Commentary: Land Owners, Polluters Should Pay Fair Share

By Fred Foldvary
Friday August 03, 2007

In the “Ten Questions for Council-member Dona Spring” (07-20-07), “high rents,” which soak up much of the residents’ income and prevents people from being able to afford to live in Berkeley, was at the top of the pressing issues. 

To solve this problem, we need to understand the economics of land. The civic services of Berkeley, along with the other levels of government, make Berkeley a better place to live and work in, which increases the demand for real estate here. The rentals and prices of real estate therefore increase. This is really an increase in land values, as the value of buildings and other improvements are based on their costs of production minus depreciation. 

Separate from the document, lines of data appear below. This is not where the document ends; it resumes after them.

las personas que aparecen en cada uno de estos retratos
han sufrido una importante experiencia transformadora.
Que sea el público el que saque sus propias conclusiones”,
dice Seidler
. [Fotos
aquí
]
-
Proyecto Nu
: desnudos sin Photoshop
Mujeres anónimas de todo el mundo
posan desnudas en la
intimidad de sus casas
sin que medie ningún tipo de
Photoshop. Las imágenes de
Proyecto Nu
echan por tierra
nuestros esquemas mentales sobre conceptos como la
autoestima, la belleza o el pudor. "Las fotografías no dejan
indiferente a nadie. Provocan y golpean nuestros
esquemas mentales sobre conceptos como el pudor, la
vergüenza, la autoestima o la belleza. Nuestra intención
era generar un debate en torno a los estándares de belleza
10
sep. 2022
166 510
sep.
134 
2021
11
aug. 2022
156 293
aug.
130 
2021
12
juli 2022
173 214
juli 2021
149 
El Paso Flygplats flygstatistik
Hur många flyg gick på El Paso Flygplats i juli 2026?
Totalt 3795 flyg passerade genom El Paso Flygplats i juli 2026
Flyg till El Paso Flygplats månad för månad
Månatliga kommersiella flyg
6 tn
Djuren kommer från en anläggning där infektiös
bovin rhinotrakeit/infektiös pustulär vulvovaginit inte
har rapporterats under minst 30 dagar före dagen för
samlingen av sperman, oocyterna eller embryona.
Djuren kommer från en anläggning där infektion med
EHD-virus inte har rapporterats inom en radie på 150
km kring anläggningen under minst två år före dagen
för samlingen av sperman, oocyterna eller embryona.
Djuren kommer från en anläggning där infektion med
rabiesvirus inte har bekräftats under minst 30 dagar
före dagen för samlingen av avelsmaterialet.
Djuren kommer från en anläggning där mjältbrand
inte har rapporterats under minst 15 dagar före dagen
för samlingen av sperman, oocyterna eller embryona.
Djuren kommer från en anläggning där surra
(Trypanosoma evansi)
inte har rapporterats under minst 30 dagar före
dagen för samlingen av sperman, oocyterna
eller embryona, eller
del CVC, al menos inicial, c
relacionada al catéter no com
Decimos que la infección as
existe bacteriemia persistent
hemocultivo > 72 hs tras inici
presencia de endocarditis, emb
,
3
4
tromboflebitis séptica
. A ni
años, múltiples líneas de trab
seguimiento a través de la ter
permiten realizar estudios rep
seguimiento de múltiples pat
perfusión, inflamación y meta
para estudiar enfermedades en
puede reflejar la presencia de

If landowners paid for civic services such as streets, transit, parks, schools, security, fire protection, and public health, their land values would go back down, since they would be paying for value received. But in our tax system, little of the cost of public services are borne by landowners. Most of public revenue comes from taxes on wages, including sales taxes that are paid from wages. The burden of taxes on business is mostly passed on to consumers as higher prices and to workers as lower wages or less employment, since if an enterprise does not make at least a normal profit, it eventually ceases to exist. 

So taxes push wages down while pumping up rents and real estate prices. The big gap between high rents and high cost of living, and low wages for many workers, is caused by tax policy, not by the market as such. To remedy this, we must reform taxation to decrease taxes on wages and increase taxes on land rent or land value. This can be done by repealing Proposition 13 and replacing it with a property tax based on the current market price of land. The value of buildings and other improvements would be not be taxed. Going further, a high tax on land value can also replace California’s regressive sales tax. Even further, the state income tax can be replaced with taxes on pollution from factories, power plants, buildings, and cars. 

Such a radical change will require a big social-justice movement, but it gives us the direction for reform to raise wages and reduce the cost of living. Despite Proposition 13, local governments have enacted property taxes, such as Berkeley’s parcel taxes for city landscaping, lighting, library services, schools, AC Transit, and services for the disabled. Berkeley also has real estate transfer taxes, hotel taxes, and assessments for special districts. Berkeley also has utility taxes that increase the cost of living, and a permits that add costs to enterprise. These taxes could be shifted into parcel taxes on land instead of on improvements, transfers, enterprise, and utility usage.  

If the residents of Berkeley are serious about greenhouse emissions, they should also get the city to levy a tax on all pollution taking place within the city. That plus a shift to land-based taxes would reduce pollution while raising wages, increasing employment, and reducing the cost of housing. Businesses would gain from paying less tax and paying less rent. 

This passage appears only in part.